In the book When Narcissism Comes to Church, the author explains that while narcissists do often find their way into ministry leadership, sometimes the system itself becomes narcissistic. It becomes a system that prioritizes its own effectiveness and longevity at the expense of the individuals in it. “The system comes to the rescue of the leader at the expense of his victims. The lack of feedback, fear of disloyalty, and victim complex make it hard to engage, let alone change, this system… Those who ascend tend to collude with the system. Those who ultimately refuse to idealize the leader(s) are chewed up and spit out. But because the mission is a seemingly spiritual one, the system goes unchallenged” (22-24).

I suspect that most of these leaders are not consciously malicious. They simply believe that the mission of PIONEERS is so important that they can justify the destruction of people for the sake of the mission. This is why they can say honestly that they “feel bad” about what happened, but instead of using their positions of power to protect people, they wring their hands and turn their backs in order to protect the system. When you’ve been in a narcissistic system long enough, this becomes a near automatic response as much as how victims of a narcissist are trained to ignore the narcissist’s abusive and cruel behavior.

………

It has been over two years since we left PIONEERS, and in many ways I am grateful that I am out of the system. But my thirst for justice has only increased. Not only do I want acknowledgement, I want CHANGE. I still want the organization to hold people accountable that should have been stripped of power years ago. I still want the “member care” department to have policies like confidentiality in place so that missionaries can get support without being tattled on to their leaders. I still want decisions to be made by ministry personnel who prioritize doing what is right  rather than by lawyers who are only focused on liability (don’t admit fault!). I still want people to matter more than any system.

Jesus did not exist for the sake of any system or mission. He existed for human beings, and a Christian organization that allows their mission to become more important than the people they serve or the people who make up the organization has no right to align itself with Jesus Christ.

Today, my rage is rising with each minute, and verses from a Bible that I haven’t had the stomach to read in over two years won’t stop ringing in ears. In solidarity with the prophets, including Jesus, who saw the injustice of the religious and condemned it, I will add my voice in lament.

For all those in PIONEERS to see and do nothing:

Woe to you, white-washed tombs, who are clean on the outside but inside are putrid and full of rot. Drinking from your cup destroys the drinker whether by death or by immunity to what is evil.

You give and you teach and you spin stories of your own worthiness even while mimicking humility and love. Your pride and hypocrisy are clear to all who see, and God is not fooled by your shallow displays of piety. Your kind tone is no cover for the destructiveness of your words.

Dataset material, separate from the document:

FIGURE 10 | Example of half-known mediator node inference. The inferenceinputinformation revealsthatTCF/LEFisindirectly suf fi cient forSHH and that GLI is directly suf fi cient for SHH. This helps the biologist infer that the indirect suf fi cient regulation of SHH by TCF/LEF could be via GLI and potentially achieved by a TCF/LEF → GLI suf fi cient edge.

You call yourselves “servant leaders,” but rather than serving those you lead, you require dependency, fidelity, and compliance. Your leadership has failed, and your mission is ashes for you sacrificed the souls of those in your care for a place of power around a table of false righteousness.

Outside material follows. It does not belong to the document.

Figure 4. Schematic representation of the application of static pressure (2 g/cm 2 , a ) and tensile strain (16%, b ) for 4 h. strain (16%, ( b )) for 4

The love of God is not in you, for the love of God is patient, kind, and humble. To bear the name of Jesus requires you to love others as you love yourselves, yet you have made no efforts to protect, honor, and prioritize others while you protect, honor, and prioritize yourselves.

This is what the Lord requires of you: Seek justice now. Love mercy now. Walk humbly now. Lay down your addiction to power and the notoriety that has destroyed your own souls as you have destroyed others, and repair what you have broken.

2 thoughts on “Abuse in PIONEERS Missions Agency

  1. I am sorry. I hurt for you and with you, as well as with the others left in shock and dread. I am praying you will find grace and comfort in the Word of God. His promises are true and are greater than the pain caused by others. He’s holding you now… even in your anger. I pray for those who hurt you. That to me, is the best therapy.